Marx propõe a união entre ensino e trabalho e entende que o processo educativo, rico em conteúdos teóricos, deve estar articulado como o processo da produção moderna, tendo a prática/atividade humana como central na produção do saber.
A prática que Marx tem em mente é algo que não coincide como objetivo individual em que se verifica a validade de um pensamento, que é a posição característica de um certo pragmatismo. Marx fala, no entanto, de modificar o mundo, isto é de uma atividade na qual a sociedade humana está fortemente empenhada e que representa de certa maneira, todo o processo de sua história: apropriar-se da natureza de modo universal, consciente e voluntáro, modificá-la e, ao modificar a natureza e seu próprio comportamenteo em relação a ela, modificar a si próprio, como homem (MANACORDA, 1991, p. 126).
Apesar de certos termos/conceitos serem tomados como análogos entre as ideias pedagógicas marxianas e as da pedagogia moderna, há uma diferenciação radical entre as duas perspectivas. A pedagogia moderna reforçou um movimento que indicou uma certa obliteração dos conteúdos e a ênfase sobre os métodos, considerados “ativos”, fundados sobre
o interesse e a escolha autônoma do aluno.

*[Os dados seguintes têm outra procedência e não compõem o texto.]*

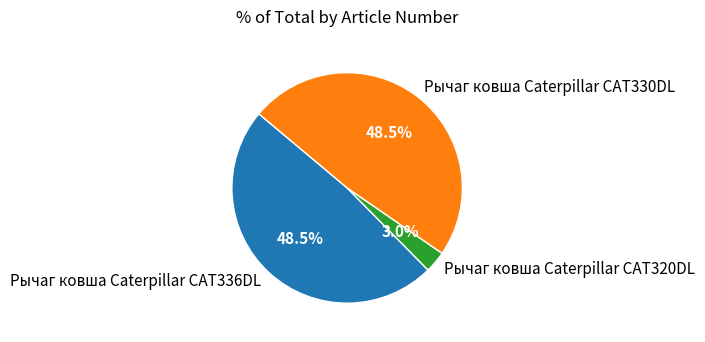

Combined, what portion of the pie is Рычаг ковша Caterpillar CAT336DL and Рычаг ковша Caterpillar CAT320DL?

51.5%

Enquanto que para Marx não é alheia a superação da cisão entre espontaneidade do discente e organicidade do saber, entre interesse subjetivo e dados objetivos, entre motivação e racionalização (MANACORDA, 1991).
É possível indicar que o referencial pedagógico, bem como os pressupostos, divulgados no campo da formação em saúde inspiram-se nos ideais da Pedagogia Ativa e da não diretividade pedagógica. Tal dado será explorado quando do aprofundamento dos princípios pedagógicos divulgados pelas propostas oficiais, sejam em projetos, políticas ou programas voltados à reorientação da formação em saúde no Brasil.